Along with lawmakers and advocates, the Office of National Drug Control Policy said that eliminating the PHS review would help facilitate useful research into the drug's potentials. "The Obama Administration has actively supported scientific research on whether marijuana or its components can be safe and effective medicine. Eliminating the [PHS] review should help facilitate additional research to advance our understanding of both the adverse effects and potential therapeutic uses for marijuana or its components," ONDCP spokesman Mario Moreno Zepeda told the Huffington Post.

The elimination of PHS review removes unnecessary steps -- like sending the same request to two different places to be approved -- which researchers and advocates say is a step not required to research any other drug. But hurdles remain for researchers. For example, NIDA has a monopoly on providing all marijuana for research purposes, something that doesn't exist for drugs like cocaine or heroin.

Still, advocates were hopeful that the move signaled impending reforms from the Obama Administration to further release marijuana from the Schedule I category, which classifies it along with heroin and other drugs with no medical potential.

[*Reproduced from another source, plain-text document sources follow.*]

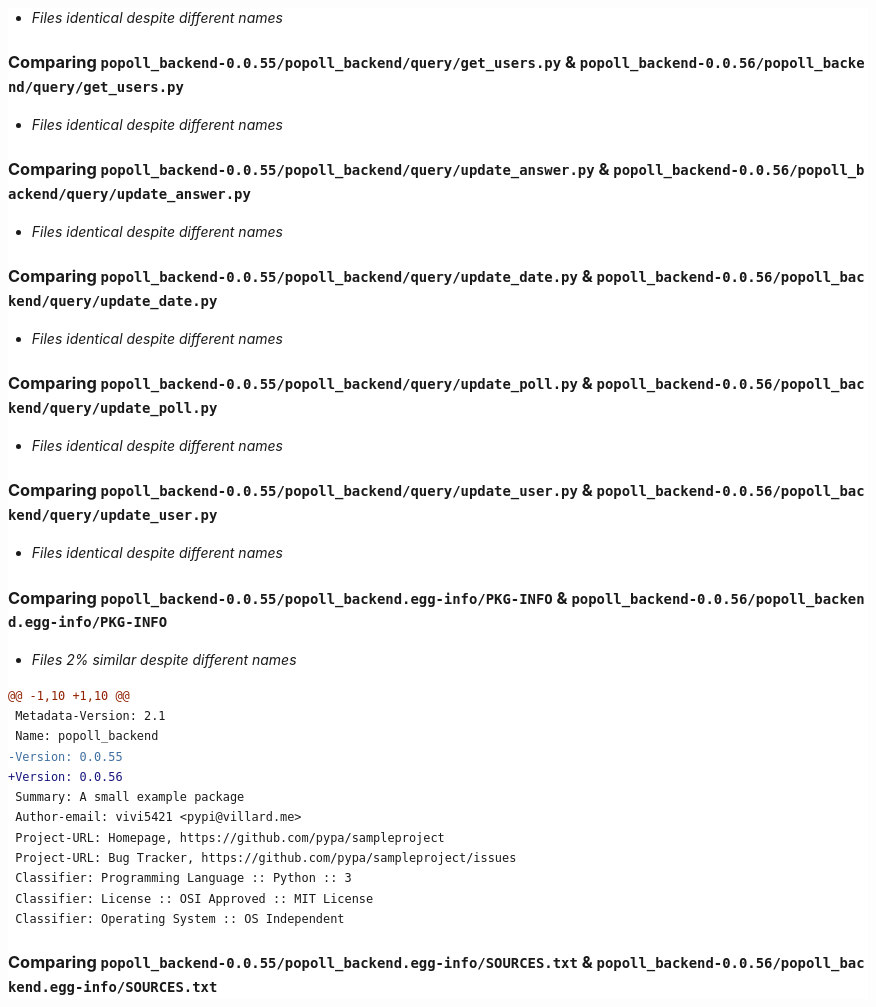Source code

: * *Files identical despite different names*

### Comparing `popoll_backend-0.0.55/popoll_backend/query/get_users.py` & `popoll_backend-0.0.56/popoll_backend/query/get_users.py`

 * *Files identical despite different names*

### Comparing `popoll_backend-0.0.55/popoll_backend/query/update_answer.py` & `popoll_backend-0.0.56/popoll_backend/query/update_answer.py`

 * *Files identical despite different names*

### Comparing `popoll_backend-0.0.55/popoll_backend/query/update_date.py` & `popoll_backend-0.0.56/popoll_backend/query/update_date.py`

 * *Files identical despite different names*

### Comparing `popoll_backend-0.0.55/popoll_backend/query/update_poll.py` & `popoll_backend-0.0.56/popoll_backend/query/update_poll.py`

 * *Files identical despite different names*

### Comparing `popoll_backend-0.0.55/popoll_backend/query/update_user.py` & `popoll_backend-0.0.56/popoll_backend/query/update_user.py`

 * *Files identical despite different names*

### Comparing `popoll_backend-0.0.55/popoll_backend.egg-info/PKG-INFO` & `popoll_backend-0.0.56/popoll_backend.egg-info/PKG-INFO`

 * *Files 2% similar despite different names*

```diff
@@ -1,10 +1,10 @@
 Metadata-Version: 2.1
 Name: popoll_backend
-Version: 0.0.55
+Version: 0.0.56
 Summary: A small example package
 Author-email: vivi5421 <pypi@villard.me>
 Project-URL: Homepage, https://github.com/pypa/sampleproject
 Project-URL: Bug Tracker, https://github.com/pypa/sampleproject/issues
 Classifier: Programming Language :: Python :: 3
 Classifier: License :: OSI Approved :: MIT License
 Classifier: Operating System :: OS Independent
```

### Comparing `popoll_backend-0.0.55/popoll_backend.egg-info/SOURCES.txt` & `popoll_backend-0.0.56/popoll_backend.egg-info/SOURCES.txt`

"The next step should be moving marijuana out of Schedule I to a more appropriate category, which the administration can do without any further Congressional action," Angell told ATTN:.

"Given what the president and surgeon general have already said publicly about marijuana's relative harms and medical uses, it's completely inappropriate for it to remain in a schedule that's supposed to be reserved for substances with a high potential for abuse and no therapeutic value," he continued."Hopefully today's action is a sign of more to come."